### PROBLEM DESCRIPTION
In the text on the proposed tax-vote initiative, to what level would the vote threshold for tax increases be lowered?

SOURCE EXTRACT Start Marker

This ironic display of bait and switch is playing out as backers of this
deceptively titled initiative proposal gather signatures to place it on the
March 2004 ballot.
Actually, a better name for this proposal that shamelessly attempts to
capitalize on the state’s fiscal miseries to further the proponents’
tax-and-spend agenda would be the Blank Check Initiative. It would open the door
to uncontested tax increase after tax increase after tax increase. There would
be less accountability, not more, when it comes to raising taxes. Lowering the
vote threshold from two-thirds to 55 percent for tax increases would only open
the floodgates to higher taxes and more runaway spending.
The
measure would trick voters to ease vote requirements for taxes by offering
provisions to dock legislators’ pay if they fail to produce a budget on time and
create a rainy day fund. Sure, these are attractive ideas. Unfortunately, the
initiative sponsors want voters to focus on these reforms while they pursue the
one thing they want – a blank check – by reducing the vote requirement for new
taxes. It would remove a time-tested safeguard that helps minimize unreasonable
tax increases. And initiative sponsors well know, in the ballot booth, you
cannot pick and choose between initiative provisions – so while you might like
one section and not another, it’s “yes” or “no” on the entire proposal. This
initiative is a cynical trick by the spending lobby, led by public employee
unions, to get approval of vast new taxes to paper over the budget deficit.
There’s
no question our state is in trouble. But we are in this mess because of
overspending and mismanagement of the state budget. Passage of the Blank Check
Initiative would only institutionalize that out-of-control budget process. A
blank check to the very politicians who spent us into debt only compounds the
problem.
In the
current legislative session alone more than 100 tax and fee increases were
proposed, totaling nearly $65 billion. Income tax increases, sales tax
increases, surcharges on everything from childcare to telephone service to
insurance to beer to diapers. You name it, and there is likely a tax increase
waiting to be passed. The car tax has tripled and there is a proposal in the
legislature that would slap consumers with a billion-dollar-a-year hidden gas
tax – an increase that would not even benefit transportation. These proposals
are just for this legislative session. Passing the Blank Check Initiative gives
Sacramento your blank check forever.
Californians deserve more for the hard-earned taxes they already pay. The budget
process in Sacramento is out of control and unaccountable. The answer to
California’s budget crisis is obvious to most taxpayers: It is to improve the
allocation of existing tax dollars that are more than enough to pay for quality
schools, public safety, highways and critical programs for this state’s poor.

SOURCE EXTRACT End Marker
AVAILABLE DATA Start Marker

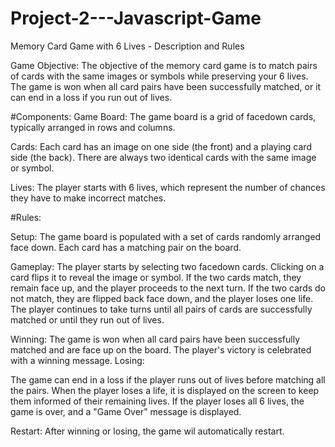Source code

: # Project-2---Javascript-Game

Memory Card Game with 6 Lives - Description and Rules

Game Objective:
The objective of the memory card game is to match pairs of cards with the same images or symbols while preserving your 6 lives. The game is won when all card pairs have been successfully matched, or it can end in a loss if you run out of lives.

#Components:
Game Board: 
  The game board is a grid of facedown cards, typically arranged in rows and columns.

Cards: 
  Each card has an image on one side (the front) and a playing card side (the back). There are always two identical cards with the same image or symbol.

Lives: 
  The player starts with 6 lives, which represent the number of chances they have to make incorrect matches.

#Rules:

Setup:
  The game board is populated with a set of cards randomly arranged face down.
  Each card has a matching pair on the board.
  
 Gameplay:
  The player starts by selecting two facedown cards. Clicking on a card flips it to reveal the image or symbol.
  If the two cards match, they remain face up, and the player proceeds to the next turn.
  If the two cards do not match, they are flipped back face down, and the player loses one life.
  The player continues to take turns until all pairs of cards are successfully matched or until they run out of lives.

Winning:
  The game is won when all card pairs have been successfully matched and are face up on the board.
  The player's victory is celebrated with a winning message.
  Losing:
  
  The game can end in a loss if the player runs out of lives before matching all the pairs.
  When the player loses a life, it is displayed on the screen to keep them informed of their remaining lives.
  If the player loses all 6 lives, the game is over, and a "Game Over" message is displayed.
  
Restart:
  After winning or losing, the game wil automatically restart.
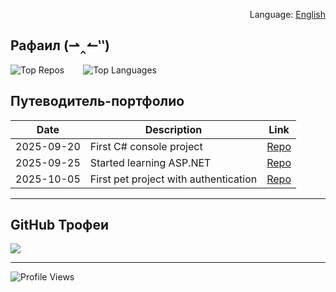 <!-- Языковой переключатель  -->
<p align="right">
Language: <a href="./README.en.md">English</a>
</p>

<!-- Заголовок  -->
## Рафаил (⇀‸↼‶)



<div style="display: flex; gap: 30px;">

<img src="https://github-contributor-stats.vercel.app/api?username=onqura&limit=5&theme=transparent&combine_all_yearly_contributions=true" alt="Top Repos">
<img src="https://github-readme-stats.vercel.app/api/top-langs/?username=onqura&theme=transparent&hide_border=false&include_all_commits=false&count_private=false&layout=compact" alt="Top Languages">

</div>



## Путеводитель-портфолио

| Date       | Description                          | Link           |
|------------|--------------------------------------|----------------|
| 2025-09-20 | First C# console project             | [Repo](#)      |
| 2025-09-25 | Started learning ASP.NET             | [Repo](#)      |
| 2025-10-05 | First pet project with authentication| [Repo](#)      |


---

## GitHub Трофеи
![](https://github-profile-trophy.vercel.app/?username=onqura&theme=transparent&no-frame=true&no-bg=true&margin-w=4)

---

<!-- Счётчик посещений -->
![Profile Views](https://img.shields.io/badge/Profile%20Views-0-lightgrey?style=flat)
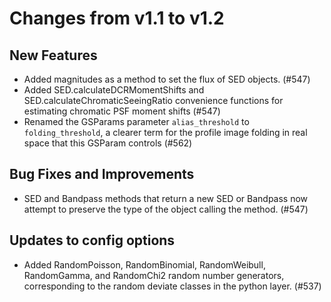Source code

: Changes from v1.1 to v1.2
=========================

New Features
------------

- Added magnitudes as a method to set the flux of SED objects. (#547)
- Added SED.calculateDCRMomentShifts and SED.calculateChromaticSeeingRatio convenience functions
  for estimating chromatic PSF moment shifts (#547)
- Renamed the GSParams parameter `alias_threshold` to `folding_threshold`, a clearer term for the
  profile image folding in real space that this GSParam controls (#562)

Bug Fixes and Improvements
--------------------------

- SED and Bandpass methods that return a new SED or Bandpass now attempt to preserve the type of
  the object calling the method. (#547)

Updates to config options
-------------------------

- Added RandomPoisson, RandomBinomial, RandomWeibull, RandomGamma, and RandomChi2 random number
  generators, corresponding to the random deviate classes in the python layer. (#537)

AVAILABLE DATA End Marker

### ANSWER SECTION
From two-thirds to 55 percent.